I realize this is an HIV site, not a counseling service...and my two cents ends here.  Your post was just a little uncomfortable for me to see.

Sae
(who is securely monogamous, tested and Consumed).
Title: Re: Suicidal
Post by: bama_gal on June 02, 2006, 06:14:40 pm
Nevermind...I'll leave
Title: Re: Suicidal
Post by: Andy Velez on June 03, 2006, 09:55:04 am
Well, you can do that. I'm wondering what reaction you wanted here which you didn't get?
Title: Re: Suicidal
Post by: Superman on June 03, 2006, 11:06:25 pm
BamaGal - How can we help you?  Talk to us.
Title: Re: Suicidal
Post by: DingoBoi on June 03, 2006, 11:15:58 pm
deleting your posts here is not conducive to this environment.   This  is a place for many people to learn.   Many more than just you who read, but do not post.   You waste the time of the fine people here by doing so.   If you are all about wasting people's time, please find a new forum to do so on... or perhaps call a suicide line.  Either way, don't waste our time and effort if you are going to delete your posts.

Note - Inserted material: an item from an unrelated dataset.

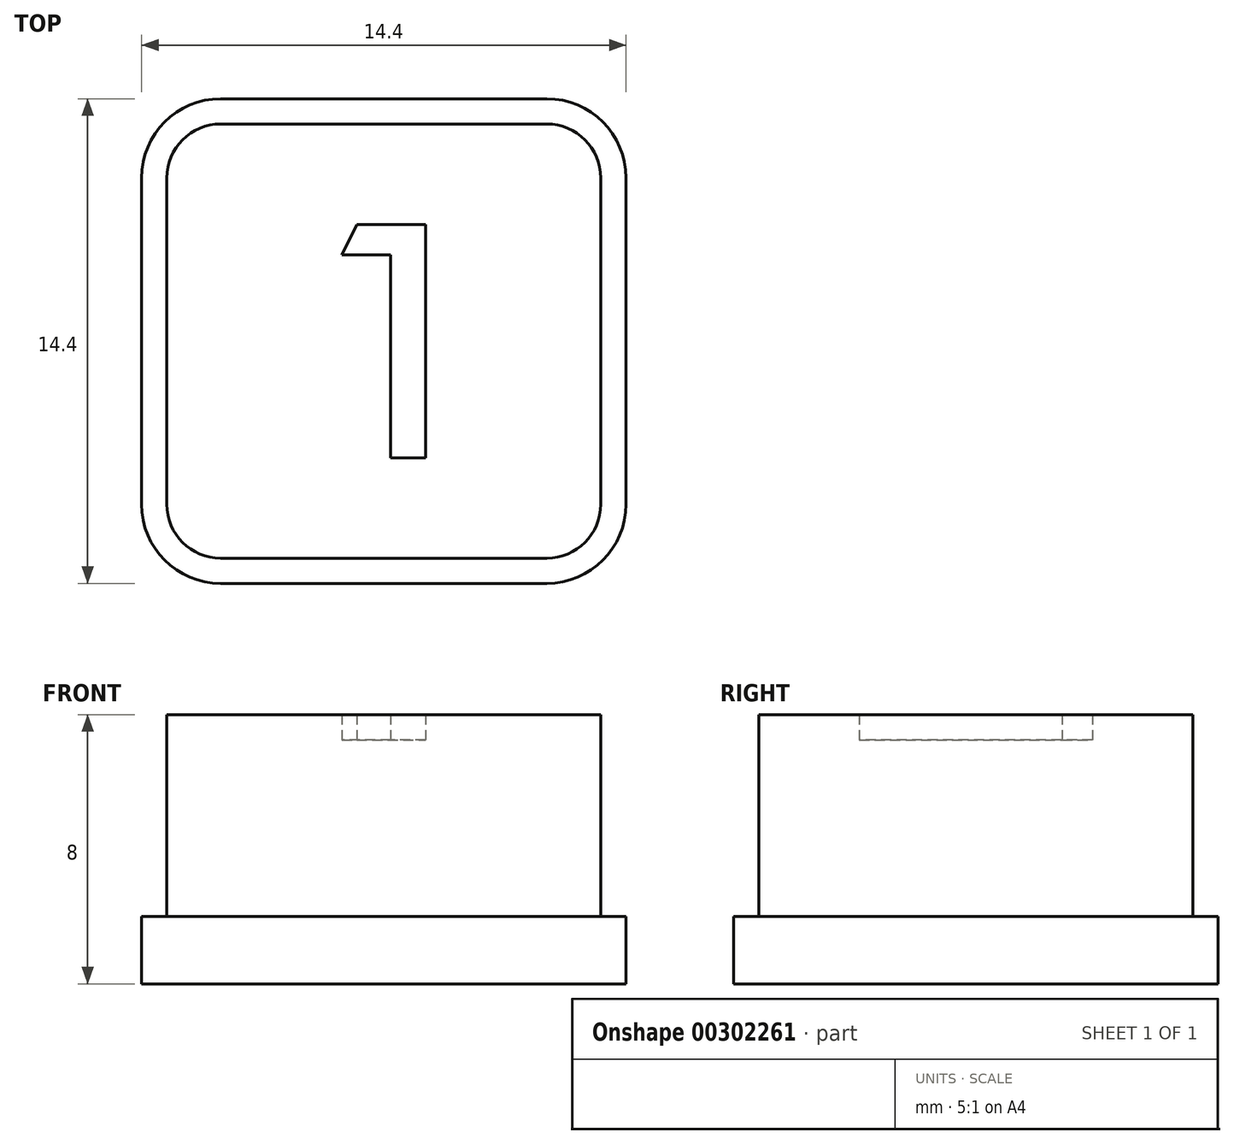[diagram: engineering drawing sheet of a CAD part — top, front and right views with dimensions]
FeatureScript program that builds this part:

I hope you get the serious psychological help you need somewhere, but this website isn't designed for counseling.



Title: Re: Suicidal
Post by: Ann on June 04, 2006, 09:10:16 am
~sigh~

Bama girl,

As you deleted your initial post in this thread, I guess I might as well lock it.

Please feel free to come back and start a new thread if you wish to ask further questions about hiv transmission or testing.